Ranunculus adoneus, the alpine buttercup or snow buttercup, is a species of flowering plant. It is an alpine buttercup from the family Ranunculaceae. This species is mainly found in the Rocky Mountains in Colorado and Wyoming but can also be found in Idaho, northern Utah and eastern Nevada. Its typical habitat is short grass meadows near the edge of melting snow.

==Discovery==
Ranunculus adoneus was first formally described in 1863 by Asa Gray in a list of species collected by several colleagues during the summer and autumn of 1862 on and near the Rocky Mountains in Colorado.

==Habitat and ecology==
Ranunculus adoneus is a native species that is found only in the Rocky Mountains around the limit of snow where it is quite common. It is a long-lived perennial that is found at elevated meadows in alpine environments. The plants emerge at the edge of the melting snow and flower within a few days. The flowering time of R. adoneus is controlled by the time of snowmelt, so that on a steep gradient flowers appear first on a lower altitude and subsequently, with melting of the snow, several tens of meters higher. They are found at an altitude of 2500 – 4000 meters. Flowering lasts longer at lower altitudes. The flowers persist for approximately 10 days. Secondary flowers may open a week or two after the primary flowers.

==Morphology==
The leaves of R. adoneus are about 4 cm in diameter and deeply dissected into linear lobes, with narrow leaf segments that grow at the base and along the stem and are often just one pair. The stem, which is about 9–25 cm long, is hairless and quite thick and ascends erect from the roots (caudices). It bears 1 to 3 flowers that are yellow with 5 to 10 wedge-shaped petals. The flowers are larger than the leaves, about 4 cm and are situated low in the young plant but become higher through stem elongation in the summer. The flowers are protogynous: the pistils mature before the maturation of the anthers to prevent self-fertility.
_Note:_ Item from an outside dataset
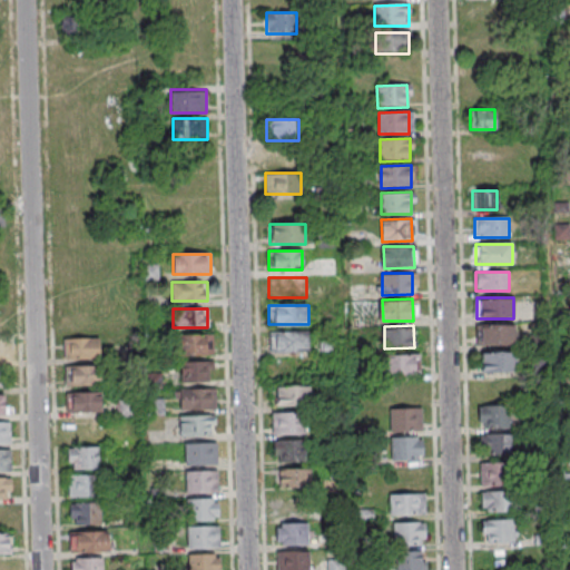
[(514,345),(514,325),(478,325),(478,345),(514,345)]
The flower has 5 greenish-yellow sepals that have white hairs on the lower surface. Petals are overlapping and curved-up towards the tip so the flower is cup-shaped.
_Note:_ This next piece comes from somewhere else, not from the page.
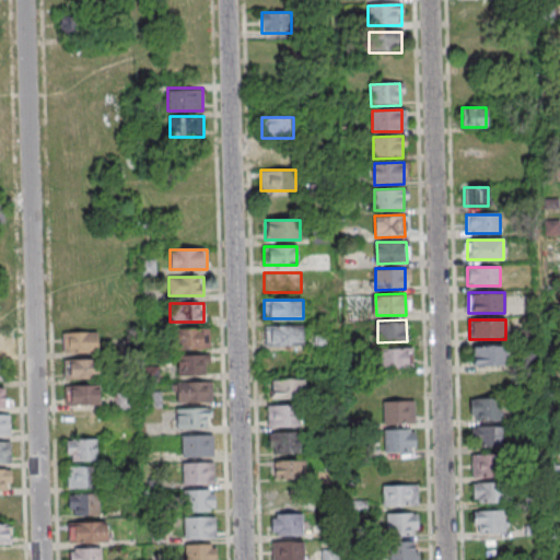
[(265,326),(265,345),(302,345),(302,325),(265,326)]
Receptacles bear 50–150 stigmas, which mature over several days. Photosynthetic achenes, the fruit that contains a seed, develop from the fertilized ovules. Seeds disperse mainly by gravity 3 to 5 weeks after fertilization.

== Heliotropism ==
The flowers present heliotropism, a property that is often present in alpine and arctic plants. It allows the flowers to track the sun, warm up and attract insects When the flowers are not within 45° in line with the sun, and less insects visit the flower, the seed yield is much less.